XimpleWare also makes a new, controversial argument in its amended complaint: that regardless of whether Versata's customers distributed VTD-XML in violation of the GPL, they infringed XimpleWare's patents by using the software, because GPLv2 does not grant a patent license-only a copyright license. Several of Versata's customers point out the consequences of this argument in their renewed motion to dismiss:
In essence, XimpleWare is saying that it can entice users to download VTD-XML under the GPL and then immediately sue them from patent infringement. This goes against the letter and the spirit of the GPL.
GPLv2 is one of the most widely used FOSS licenses, if not the most. It is the license for some of the most important and commercially valuable FOSS projects, including the Linux kernel, whose contributors include such uncomfortable bedfellows as Oracle and Google, Intel and AMD, and Cisco and Huawei. If XimpleWare is right, and a license under GPLv2 offers no protection from the licensor's patents, Linux would be a landmine for these companies, and really for any company with fewer patents than IBM.
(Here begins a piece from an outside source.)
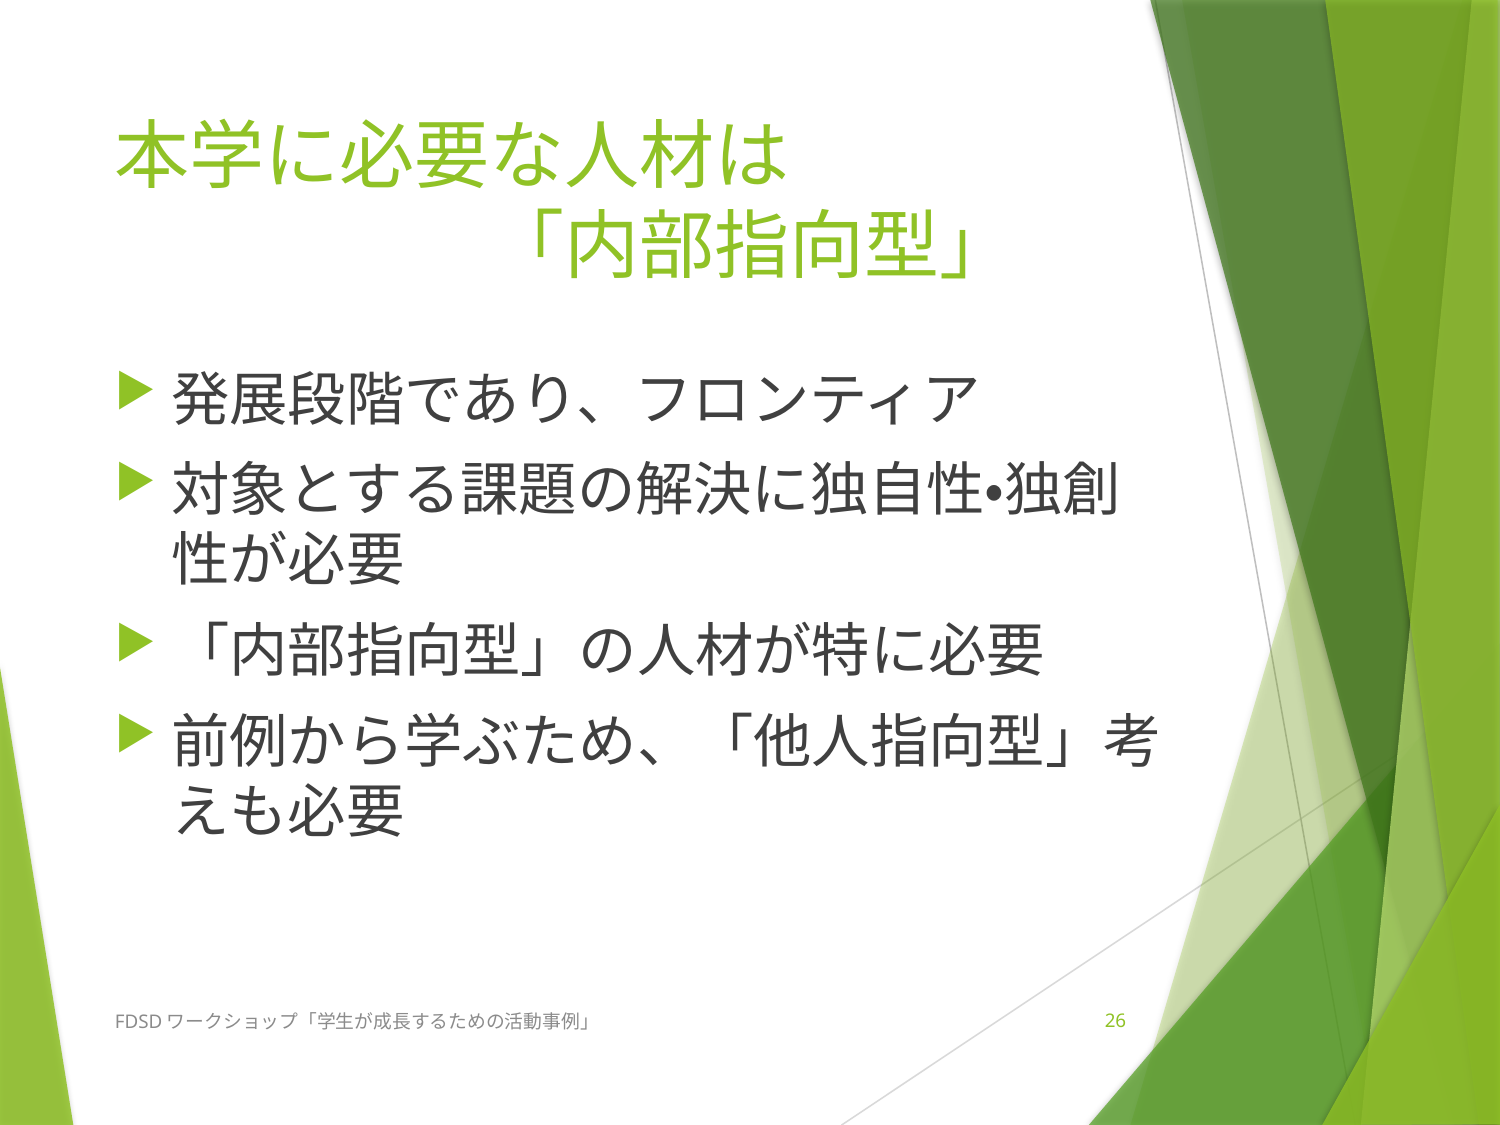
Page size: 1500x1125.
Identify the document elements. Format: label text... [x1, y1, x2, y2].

Even without an explicit patent grant, lawyers advising businesses on FOSS issues generally agree that GPLv2 protects licensees (at least those in compliance with the license terms) from patent suits by licensors. This is because the law provides for an implied license (or judicial estoppel) where a licensor's conduct leads the licensee to believe it will not be sued, or where fairness otherwise demands that the licensor should be prevented from suing. Because the GPL encourages licensees to copy, modify, and distribute the licensed software—all conduct that would infringe any patents on the software absent a license—licensees can reasonably expect that the software's producers won't sue them for doing those things. (Adam Pugh and Laura A. Majerus of Fenwick & West discuss GPLv2's implied patent license in greater detail in this paper.)
United Healthcare Services, one of the Versata customers sued by XimpleWare, states the case for estoppel succinctly in its reply:
Plaintiff chose to distribute its software to the public under the GPL for its own commercial reasons. In so doing, Plaintiff represented to the consuming public that mere use of its software was "not restricted." Plaintiff cannot wish that representation away now that it inconveniences its litigation strategy. Plaintiff's argument's amount to a "bait and switch," seeking to recover payment for mere use that Plaintiff, through its adoption of the GPL, told the world would be unrestricted.
Those who depend on GPLv2 software should watch this case carefully. While XimpleWare's argument is unlikely to succeed, if it did it could fundamentally destabilize the millions of relationships built upon GPLv2, and upon any FOSS license that doesn't contain an explicit patent license.